After transformation back to a chirurgical, an internal and a geriatric ward the service was continued and extended to the neurological unit (49 beds) due to positive feed-back. We wanted to study the observed positive effects of Unit Dose supply in more detail.

What was done?

In our hospital medication distribution has been switched from manual dispensing by ward staff to automated Unit Dose blister packaging by the pharmacy. Our study investigates the impacts of this change on medication safety, staff satisfaction, time and drug resources.

How was it done?

The percentage of pharmacy-blistered drugs, time gain for nursing staff, employee satisfaction, medication consumption and erroneous blister fillings were investigated.

What has been achieved?

Unit Dose in hospitals is not standard for many countries and is so far unique in Austria. Therefore, we would like to share our experiences and findings with our colleagues: Solid, oral dosage forms could be supplied by 99% via Unit Dose.
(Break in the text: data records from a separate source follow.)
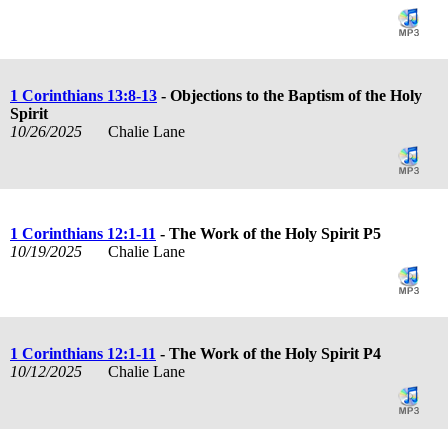
1 Corinthians 13:8-13
- Objections to the Baptism of the Holy
Spirit
10/26/2025
Chalie Lane
1 Corinthians 12:1-11
- The Work of the Holy Spirit P5
10/19/2025
Chalie Lane
1 Corinthians 12:1-11
- The Work of the Holy Spirit P4
10/12/2025
Chalie Lane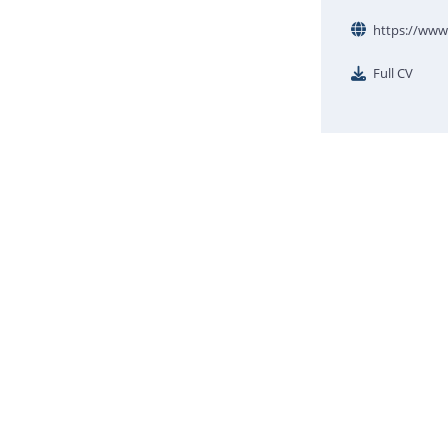
https://www.
Full CV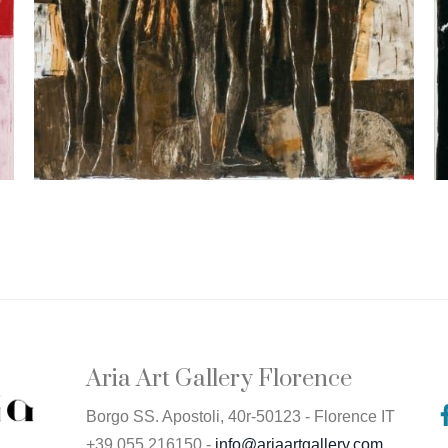
Aria Art Gallery Florence
Borgo SS. Apostoli, 40r-50123 - Florence IT
+39 055 216150 -
info@ariaartgallery.com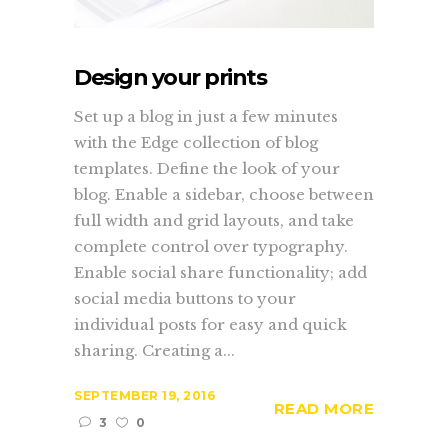
Design your prints
Set up a blog in just a few minutes
with the Edge collection of blog
templates. Define the look of your
blog. Enable a sidebar, choose between
full width and grid layouts, and take
complete control over typography.
Enable social share functionality; add
social media buttons to your
individual posts for easy and quick
sharing. Creating a...
SEPTEMBER 19, 2016
READ MORE
3
0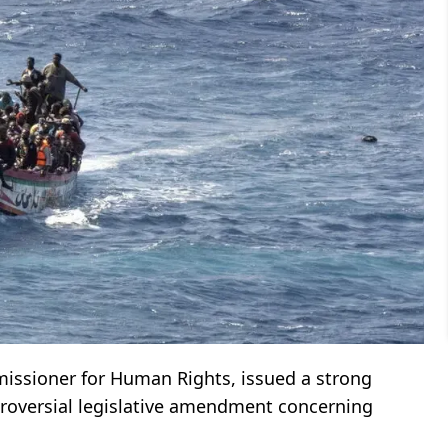
missioner for Human Rights, issued a strong
troversial legislative amendment concerning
Time for manual drug dispensing was reduced by 75%. A survey showed high employee satisfaction with the supply process as well as the quality and correctness of the blisters. Consumption of blisterable drugs and stocks on the ward were reduced by 44% and 78%, respectively. Errors in blister fillings in our setting amount to 0,006%. When compared to literature references on error rates for manual medication dispensing (up to low double-digit rates), patients benefit from increased drug therapy safety. On the basis of these results our initiative was granted the Austrian Patient Safety Award 2021 in the field of medication safety.

What next?

We plan to extend Unit Dose to the remaining wards and to investigate patient satisfaction with the blisters, cost-efficiency and distribution of high-cost medications.